Most readers are familiar with the details of the Boston Tea Party of 1773, and properly identify it as a key event in the radical movement that triggered the American Revolution. A few North Carolinians are beginning to hear of the Edenton Tea Party of October 1774, when the leading women of that eastern North Carolina did not actually dump tea in a nearby sound but did stage one of the nation’s earliest acts of political theater by women. But how many are familiar with the far more incendiary Wilmington Tea Party of 1774, also led by women?

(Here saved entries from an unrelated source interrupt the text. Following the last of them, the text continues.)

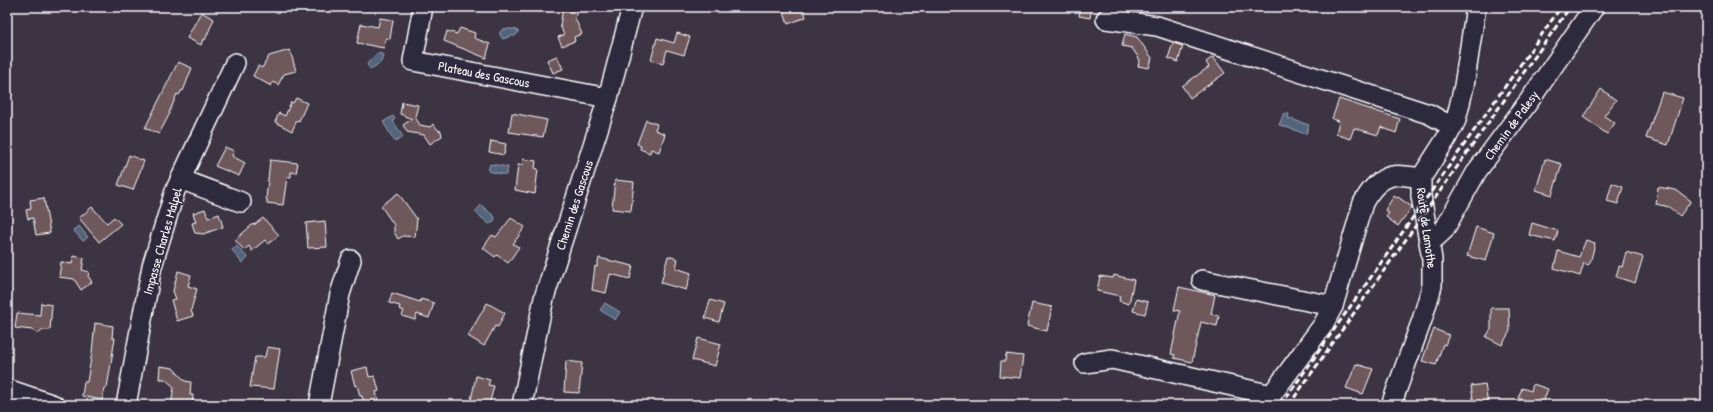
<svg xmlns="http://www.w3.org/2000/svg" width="1713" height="412" font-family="'Patrick Hand',sans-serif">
  <rect width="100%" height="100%" fill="#3c3343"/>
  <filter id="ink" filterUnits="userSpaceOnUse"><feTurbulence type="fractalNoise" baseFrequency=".025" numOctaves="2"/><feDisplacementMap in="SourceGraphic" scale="8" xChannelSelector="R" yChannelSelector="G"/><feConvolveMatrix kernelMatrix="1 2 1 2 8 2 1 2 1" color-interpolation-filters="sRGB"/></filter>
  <g filter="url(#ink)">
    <g fill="#52657d" stroke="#97a3b1">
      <path d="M503,29H515L518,31V33L515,36H511L503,39L500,35V32Z"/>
      <path d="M380,53L383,55L381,62L371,69L367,65C370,59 375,54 380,53Z"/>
      <path d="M1284,113L1289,114L1288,118L1309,125L1306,134L1279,125Z"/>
      <path d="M393,116L395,119L393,121L403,137L395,142L383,122Z"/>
      <path d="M490,164L508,167L506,175L488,171Z"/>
      <path d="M481,205L495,217L494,222L489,224L475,212Z"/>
      <path d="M79,226L88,237L83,241L73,230Z"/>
      <path d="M237,246L248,258L242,263L232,250Z"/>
      <path d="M605,303L620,312L615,320L600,310Z"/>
    </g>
    <g fill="#6e595c" stroke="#fff">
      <path d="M782,7H803L806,17L788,24Z"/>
      <path d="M1081,7H1092L1090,18L1079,16Z"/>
      <path d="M563,8L577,11L575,18L582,34L574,37L575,41L562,46L558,37L564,35L560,25Z"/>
      <path d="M201,12L214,19L205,40L203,39L201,45L187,38Z"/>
      <path d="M380,18L393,20L390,39L386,38L384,48L357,43L361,24L378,27Z"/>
      <path d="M460,28L475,33L474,38L490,44L486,58L444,41L447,31L457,34Z"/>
      <path d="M677,33L690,37L684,55L667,50L663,64L651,60L657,38L674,43Z"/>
      <path d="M1125,34L1137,37L1152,58L1149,68L1138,66L1140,60L1132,48L1122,46Z"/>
      <path d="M1173,43L1183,46L1178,62L1168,58Z"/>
      <path d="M290,50L296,71L284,74L278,85L273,82L271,86L253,76L258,66L262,68L269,56Z"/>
      <path d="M557,56L563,69L553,73L547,60Z"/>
      <path d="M1213,57L1225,73L1190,98L1182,86L1209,67L1206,62Z"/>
      <path d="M178,62L192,68L183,91L182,90L179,95L177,94L169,113H170L159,134L145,128Z"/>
      <path d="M1601,89L1616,100L1604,116L1615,123L1607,134L1583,117Z"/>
      <path d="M1662,92L1683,98L1668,145L1646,138Z"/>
      <path d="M296,98L307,103L299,121L297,120L292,131L275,122L279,113L285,116L291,102L293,103Z"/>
      <path d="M1339,99L1400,119L1396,133L1381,127L1378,135L1354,128L1350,139L1336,134L1339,121L1332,119Z"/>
      <path d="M402,102L418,105L415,117L420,125L430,127L433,124L438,130L441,131L442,136L430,144L424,135L407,132L403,125L412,119L400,114Z"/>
      <path d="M512,113L547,120L543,137L509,132Z"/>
      <path d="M646,120L657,124L655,130L665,134L659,152L651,149L650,153L640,149L641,146L637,144Z"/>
      <path d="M491,141L506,144L504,155L489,152Z"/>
      <path d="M225,147L234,151L232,156L245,163L239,176L215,166Z"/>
      <path d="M129,155L144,161L133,190L118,185Z"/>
      <path d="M523,159L536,161L535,168L538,169L535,194L515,190L518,165H522Z"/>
      <path d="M1545,159L1562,164L1552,195L1536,190Z"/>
      <path d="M270,160L298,163L296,173L291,172V177H287L283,205L267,203V199H266Z"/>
      <path d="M615,180L634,182L631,211L612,209Z"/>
      <path d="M1612,183L1623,187L1618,204L1607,201Z"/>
      <path d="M1658,187L1676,190L1691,201L1680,216L1669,207L1656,204Z"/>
      <path d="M398,193L417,219L415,237L403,236L398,239L394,232V225L381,206Z"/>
      <path d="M1394,196L1397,198L1398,197L1412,207L1398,226L1386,217L1389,213L1385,210Z"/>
      <path d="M44,198L50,233L36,235L33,218L28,219L26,210L31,209L30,200Z"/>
      <path d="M92,207L107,223L114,217L121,224L99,242L79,218Z"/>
      <path d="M205,209L208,218L219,214L223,227L203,234L195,233L192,223L196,222L193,213Z"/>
      <path d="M263,218L279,235L268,244L265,240L252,251L249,246L244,250L235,240L253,224L254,225Z"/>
      <path d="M511,218L525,227L513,244L519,247L508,263L497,255L495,257L483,248L492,235L496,237Z"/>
      <path d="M325,221L327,247L308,248L306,223Z"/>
      <path d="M1532,223L1558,231L1555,241L1529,235Z"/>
      <path d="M1476,227L1494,233L1486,261L1467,256Z"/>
      <path d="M1586,240L1595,243L1594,248L1590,263L1588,265L1584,263L1580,276L1554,268L1558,251L1579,257Z"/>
      <path d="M1626,252L1643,257L1635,283L1616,277L1619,266L1622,267Z"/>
      <path d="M73,256L84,258L82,270L89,272L88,276L92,282L81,290L74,279L59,277L61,262L72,264Z"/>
      <path d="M668,256L678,259L676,268L691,273L686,290L661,283Z"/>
      <path d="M599,258L633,266L630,279L610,274L606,293L592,290L595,266L597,267Z"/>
      <path d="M178,271L191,275L188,286L197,289L191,310L193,316L177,321L171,300L176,299L173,291Z"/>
      <path d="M1114,275L1134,280L1129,304L1119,301L1120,296L1097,291L1100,276L1113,278Z"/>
      <path d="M1179,287L1215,295L1211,314L1219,316L1217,326L1201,322L1192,362L1174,358L1175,355L1171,354L1180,311L1174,310Z"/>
      <path d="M392,293L420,302L421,299L434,303L429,318L417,314L415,320L402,316L404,311L399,309L400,306L389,303Z"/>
      <path d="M1136,299L1148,302L1145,314L1133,311Z"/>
      <path d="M710,300L724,304L719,322L705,318Z"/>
      <path d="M41,303L52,305L50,330H43L38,334L32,330L15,328L17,313L40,315Z"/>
      <path d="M487,303L505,313L498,327L495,326L484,346L468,336Z"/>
      <path d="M1032,303L1052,307L1047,331L1027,326Z"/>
      <path d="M1491,308H1509L1510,331L1502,345L1486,337L1491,329Z"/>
      <path d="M95,323L113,326L112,338H115L107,388H104L102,400L82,396L84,382H87L92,352Z"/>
      <path d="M1434,329L1449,335L1445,345L1443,344L1436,365L1422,361Z"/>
      <path d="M698,338L721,344L715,366L692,360Z"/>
      <path d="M267,347L280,349L274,389L250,387L255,357H265Z"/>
      <path d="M1006,354L1023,356L1020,378L1000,376L1001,361H1005Z"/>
      <path d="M566,361L582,363L579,393L564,392Z"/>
      <path d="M1356,364L1373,369L1363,394L1346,388Z"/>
      <path d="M160,366L173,368L185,381L191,382L190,395H193L192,405H171L174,387L165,379H159Z"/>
      <path d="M367,367L369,377L375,376L379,391L376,392L379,405H365L362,396H360L357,385L355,386L351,371Z"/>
      <path d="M476,376L490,380L488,385L494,386L489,405H470Z"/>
      <path d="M1485,384L1488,405H1474L1471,386Z"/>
      <path d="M1533,384L1548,389L1542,405H1526L1527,401L1518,398L1522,388L1531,391Z"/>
    </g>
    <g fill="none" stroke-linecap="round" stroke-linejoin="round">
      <defs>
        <g id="minor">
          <path d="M423,7L413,61L608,98"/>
          <path d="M1106,19L1157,26L1429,114L1453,127"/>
          <path d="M180,179L241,202"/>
          <path d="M1430,243L1444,230L1477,171L1529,101L1594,7"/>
          <path d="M1202,280L1333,306"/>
          <path d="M1085,363L1112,359L1272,395"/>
          <path d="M7,389L54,405"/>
          <path d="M126,405L152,266L175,191L235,63"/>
          <path d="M319,405L340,294L351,260"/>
          <path d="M522,405L544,298L608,98L632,7"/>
          <path d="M1264,405L1323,325L1333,306L1363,203C1369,192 1379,179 1392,176C1401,174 1412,177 1421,178"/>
          <path d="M1391,405L1422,320L1432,286V259L1421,196V178L1446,139L1456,120L1464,86L1476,7"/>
        </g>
      </defs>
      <use href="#minor" stroke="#fff" stroke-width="22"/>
      <use href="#minor" stroke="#2f2a3d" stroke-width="19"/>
      <g stroke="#fff" stroke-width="3" stroke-dasharray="6 3" stroke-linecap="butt">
        <path d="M1281,405L1561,7"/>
        <path d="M1289,405L1570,7"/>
      </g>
    </g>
  </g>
  <g text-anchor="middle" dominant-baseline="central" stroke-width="3" stroke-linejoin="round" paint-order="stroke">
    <g font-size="13" fill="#fff" stroke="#2f2a3d">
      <text transform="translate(484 74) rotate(11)">Plateau des Gascous</text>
      <text transform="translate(1511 125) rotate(-54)">Chemin de Palesy</text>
      <text transform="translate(574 205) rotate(-72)">Chemin des Gascous</text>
      <text transform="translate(1427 228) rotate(82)">Route de Lamothe</text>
      <text transform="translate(162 241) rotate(-74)">Impasse Charles Malpel</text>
    </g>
  </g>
  <rect width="1713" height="412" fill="none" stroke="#2f2a3d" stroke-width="24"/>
  <rect x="12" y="12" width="1689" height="388" fill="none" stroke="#fff" stroke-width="1.5" filter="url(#ink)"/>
</svg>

Tea parties offered an effective political arena to protest taxation. After a period of benign neglect by British authorities, American colonists grew increasingly frustrated after the French and Indian War with Britain’s revived interest in regulating American trade. This was exemplified by the passage of the Stamp Act of 1765 and the Tea Act of 1773. Although the tea tax was minimal, it enraged many because tea was the popular nonalcoholic drink of the era. Aware of a potential backlash, British leaders had limited the tax amount in hopes of assuaging disgruntled colonists. British enforcement of trade policies, however, had angered Americans for some time. In short, the timing of the tea tax was foolhardy, and it took on a symbolic value far in excess of its revenue implications.
Many colonial North Carolinians approved of the radical Boston Tea Party in 1773. After that “notable and striking” event, as John Adams called it, revolutionary tea parties occurred across the colonies. Sometime between March 25 and April 5, 1774 the women of Wilmington actually burned their tea to protest imposing trade legislation and increased taxation. Unfortunately, there are few details known to historians about this event—a major reason despite its relative obscurity in the popular understanding of the times.
A well-born Scot, loyal to her country and king, Janet Schaw visited relatives in the Cape Fear region during early 1775. She arrived in the town of Brunswick on February 14, and subsequent events soon shocked her. Wilmington was buzzing with political dissent, and Schaw unsurprisingly disapproved. She contemptuously criticized North Carolinians for closing their port to British shipping, and for doing so, when they had an opportunity to corner the North American tea market. Apparently, the “rusticks,” as Schaw called Tar Heels, loved liberty more.
The activities of Wilmington’s women undoubtedly bothered Schaw. In Journal of a Lady of Quality, she records the following: “The Ladies have burnt their tea in a solemn procession.” An appalled Schaw, however, questioned the extent of their patriotism: “They had delayed however till the sacrifice was not very considerable, as I do not think any one offered above a quarter of a pound.”
Schaw, never passing up a chance to criticize what she considered an unsophisticated spirit of liberty, did not realize that an eventful and unprecedented event had occurred in Wilmington. Wilmington women had publicly opposed British trade policies and swore to never buy tea again until such policies were remanded. Their actions showed that, in the spring of 1774, many Wilmington residents, like the counterparts in the other American colonies, opposed increased British taxation and trade restrictions.
When we see contemporary examples of North Carolinians, of all sexes and persuasions, demonstrating in favor of their cherished political causes, we can rest assured that, at least in some ways, their behavior is extremely traditional. Protest is in our blood.
Note: One source has placed the Wilmington Tea Party in 1775 rather than 1774, since Janet Schaw arrived in the colonies in late 1774. However, it is more likely that she was reporting on an earlier incident.